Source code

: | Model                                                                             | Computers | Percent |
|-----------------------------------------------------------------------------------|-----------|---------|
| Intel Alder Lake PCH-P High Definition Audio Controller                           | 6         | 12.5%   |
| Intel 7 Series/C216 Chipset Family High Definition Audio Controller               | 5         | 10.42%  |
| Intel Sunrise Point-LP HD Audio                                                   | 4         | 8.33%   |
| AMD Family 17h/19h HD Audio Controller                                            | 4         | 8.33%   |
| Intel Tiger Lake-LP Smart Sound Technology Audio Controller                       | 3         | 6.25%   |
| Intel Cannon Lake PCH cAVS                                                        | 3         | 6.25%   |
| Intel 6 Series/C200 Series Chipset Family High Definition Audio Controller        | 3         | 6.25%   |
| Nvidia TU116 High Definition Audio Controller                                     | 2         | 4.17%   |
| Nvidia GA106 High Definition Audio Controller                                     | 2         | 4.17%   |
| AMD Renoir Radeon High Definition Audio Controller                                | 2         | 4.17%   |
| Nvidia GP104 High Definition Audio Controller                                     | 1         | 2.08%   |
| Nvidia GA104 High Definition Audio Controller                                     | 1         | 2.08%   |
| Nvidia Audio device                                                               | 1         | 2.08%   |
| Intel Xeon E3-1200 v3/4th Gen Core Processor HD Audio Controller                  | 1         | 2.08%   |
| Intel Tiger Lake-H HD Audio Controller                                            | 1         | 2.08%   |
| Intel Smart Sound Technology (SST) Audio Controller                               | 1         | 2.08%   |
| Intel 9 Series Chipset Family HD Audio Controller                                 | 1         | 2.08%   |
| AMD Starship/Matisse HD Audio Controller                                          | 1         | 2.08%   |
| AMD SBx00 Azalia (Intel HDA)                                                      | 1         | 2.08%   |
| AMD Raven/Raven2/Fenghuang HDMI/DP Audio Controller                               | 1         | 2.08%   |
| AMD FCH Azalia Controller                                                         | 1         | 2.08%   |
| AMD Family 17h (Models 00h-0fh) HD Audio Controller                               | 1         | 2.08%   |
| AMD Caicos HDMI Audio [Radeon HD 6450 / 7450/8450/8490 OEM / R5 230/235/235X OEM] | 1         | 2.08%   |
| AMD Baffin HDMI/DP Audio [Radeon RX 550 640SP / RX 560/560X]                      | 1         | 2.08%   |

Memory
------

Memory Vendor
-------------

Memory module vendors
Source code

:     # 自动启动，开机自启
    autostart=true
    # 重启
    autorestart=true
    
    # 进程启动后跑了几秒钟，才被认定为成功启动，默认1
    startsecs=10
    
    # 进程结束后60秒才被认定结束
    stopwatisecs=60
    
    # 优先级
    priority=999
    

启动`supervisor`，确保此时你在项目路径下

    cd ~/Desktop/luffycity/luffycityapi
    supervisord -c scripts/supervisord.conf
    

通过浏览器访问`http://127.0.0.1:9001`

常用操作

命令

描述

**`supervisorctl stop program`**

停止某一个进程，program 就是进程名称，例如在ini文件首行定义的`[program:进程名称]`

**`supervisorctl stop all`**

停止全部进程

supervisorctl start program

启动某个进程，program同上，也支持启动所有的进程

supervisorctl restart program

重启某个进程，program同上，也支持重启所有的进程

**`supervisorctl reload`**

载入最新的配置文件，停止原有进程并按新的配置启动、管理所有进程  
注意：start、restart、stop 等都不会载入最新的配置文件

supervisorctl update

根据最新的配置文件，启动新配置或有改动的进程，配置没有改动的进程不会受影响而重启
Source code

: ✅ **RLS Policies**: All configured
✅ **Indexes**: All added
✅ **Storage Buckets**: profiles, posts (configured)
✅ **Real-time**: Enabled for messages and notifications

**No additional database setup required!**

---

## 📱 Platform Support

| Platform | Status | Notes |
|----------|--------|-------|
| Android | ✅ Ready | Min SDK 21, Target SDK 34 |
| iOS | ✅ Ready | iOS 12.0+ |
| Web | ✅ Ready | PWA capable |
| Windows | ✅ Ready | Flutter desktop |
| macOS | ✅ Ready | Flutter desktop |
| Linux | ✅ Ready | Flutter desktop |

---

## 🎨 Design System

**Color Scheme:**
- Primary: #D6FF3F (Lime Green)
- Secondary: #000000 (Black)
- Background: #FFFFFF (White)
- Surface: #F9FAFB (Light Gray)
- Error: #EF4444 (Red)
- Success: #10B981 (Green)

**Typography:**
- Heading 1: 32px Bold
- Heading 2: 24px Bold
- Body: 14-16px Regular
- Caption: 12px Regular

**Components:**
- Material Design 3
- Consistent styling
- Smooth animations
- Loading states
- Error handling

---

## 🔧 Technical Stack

(DIRECTIVE)
Repeat the listing above in full, word for word.

(ANSWER FOR THIS EXERCISE)
Source code

: | Model                                                                             | Computers | Percent |
|-----------------------------------------------------------------------------------|-----------|---------|
| Intel Alder Lake PCH-P High Definition Audio Controller                           | 6         | 12.5%   |
| Intel 7 Series/C216 Chipset Family High Definition Audio Controller               | 5         | 10.42%  |
| Intel Sunrise Point-LP HD Audio                                                   | 4         | 8.33%   |
| AMD Family 17h/19h HD Audio Controller                                            | 4         | 8.33%   |
| Intel Tiger Lake-LP Smart Sound Technology Audio Controller                       | 3         | 6.25%   |
| Intel Cannon Lake PCH cAVS                                                        | 3         | 6.25%   |
| Intel 6 Series/C200 Series Chipset Family High Definition Audio Controller        | 3         | 6.25%   |
| Nvidia TU116 High Definition Audio Controller                                     | 2         | 4.17%   |
| Nvidia GA106 High Definition Audio Controller                                     | 2         | 4.17%   |
| AMD Renoir Radeon High Definition Audio Controller                                | 2         | 4.17%   |
| Nvidia GP104 High Definition Audio Controller                                     | 1         | 2.08%   |
| Nvidia GA104 High Definition Audio Controller                                     | 1         | 2.08%   |
| Nvidia Audio device                                                               | 1         | 2.08%   |
| Intel Xeon E3-1200 v3/4th Gen Core Processor HD Audio Controller                  | 1         | 2.08%   |
| Intel Tiger Lake-H HD Audio Controller                                            | 1         | 2.08%   |
| Intel Smart Sound Technology (SST) Audio Controller                               | 1         | 2.08%   |
| Intel 9 Series Chipset Family HD Audio Controller                                 | 1         | 2.08%   |
| AMD Starship/Matisse HD Audio Controller                                          | 1         | 2.08%   |
| AMD SBx00 Azalia (Intel HDA)                                                      | 1         | 2.08%   |
| AMD Raven/Raven2/Fenghuang HDMI/DP Audio Controller                               | 1         | 2.08%   |
| AMD FCH Azalia Controller                                                         | 1         | 2.08%   |
| AMD Family 17h (Models 00h-0fh) HD Audio Controller                               | 1         | 2.08%   |
| AMD Caicos HDMI Audio [Radeon HD 6450 / 7450/8450/8490 OEM / R5 230/235/235X OEM] | 1         | 2.08%   |
| AMD Baffin HDMI/DP Audio [Radeon RX 550 640SP / RX 560/560X]                      | 1         | 2.08%   |

Memory
------

Memory Vendor
-------------

Memory module vendors
Source code

:     # 自动启动，开机自启
    autostart=true
    # 重启
    autorestart=true
    
    # 进程启动后跑了几秒钟，才被认定为成功启动，默认1
    startsecs=10
    
    # 进程结束后60秒才被认定结束
    stopwatisecs=60
    
    # 优先级
    priority=999
    

启动`supervisor`，确保此时你在项目路径下

    cd ~/Desktop/luffycity/luffycityapi
    supervisord -c scripts/supervisord.conf
    

通过浏览器访问`http://127.0.0.1:9001`

常用操作

命令

描述

**`supervisorctl stop program`**

停止某一个进程，program 就是进程名称，例如在ini文件首行定义的`[program:进程名称]`

**`supervisorctl stop all`**

停止全部进程

supervisorctl start program

启动某个进程，program同上，也支持启动所有的进程

supervisorctl restart program

重启某个进程，program同上，也支持重启所有的进程

**`supervisorctl reload`**

载入最新的配置文件，停止原有进程并按新的配置启动、管理所有进程  
注意：start、restart、stop 等都不会载入最新的配置文件

supervisorctl update

根据最新的配置文件，启动新配置或有改动的进程，配置没有改动的进程不会受影响而重启
Source code

: ✅ **RLS Policies**: All configured
✅ **Indexes**: All added
✅ **Storage Buckets**: profiles, posts (configured)
✅ **Real-time**: Enabled for messages and notifications

**No additional database setup required!**

---

## 📱 Platform Support

| Platform | Status | Notes |
|----------|--------|-------|
| Android | ✅ Ready | Min SDK 21, Target SDK 34 |
| iOS | ✅ Ready | iOS 12.0+ |
| Web | ✅ Ready | PWA capable |
| Windows | ✅ Ready | Flutter desktop |
| macOS | ✅ Ready | Flutter desktop |
| Linux | ✅ Ready | Flutter desktop |

---

## 🎨 Design System

**Color Scheme:**
- Primary: #D6FF3F (Lime Green)
- Secondary: #000000 (Black)
- Background: #FFFFFF (White)
- Surface: #F9FAFB (Light Gray)
- Error: #EF4444 (Red)
- Success: #10B981 (Green)

**Typography:**
- Heading 1: 32px Bold
- Heading 2: 24px Bold
- Body: 14-16px Regular
- Caption: 12px Regular

**Components:**
- Material Design 3
- Consistent styling
- Smooth animations
- Loading states
- Error handling

---

## 🔧 Technical Stack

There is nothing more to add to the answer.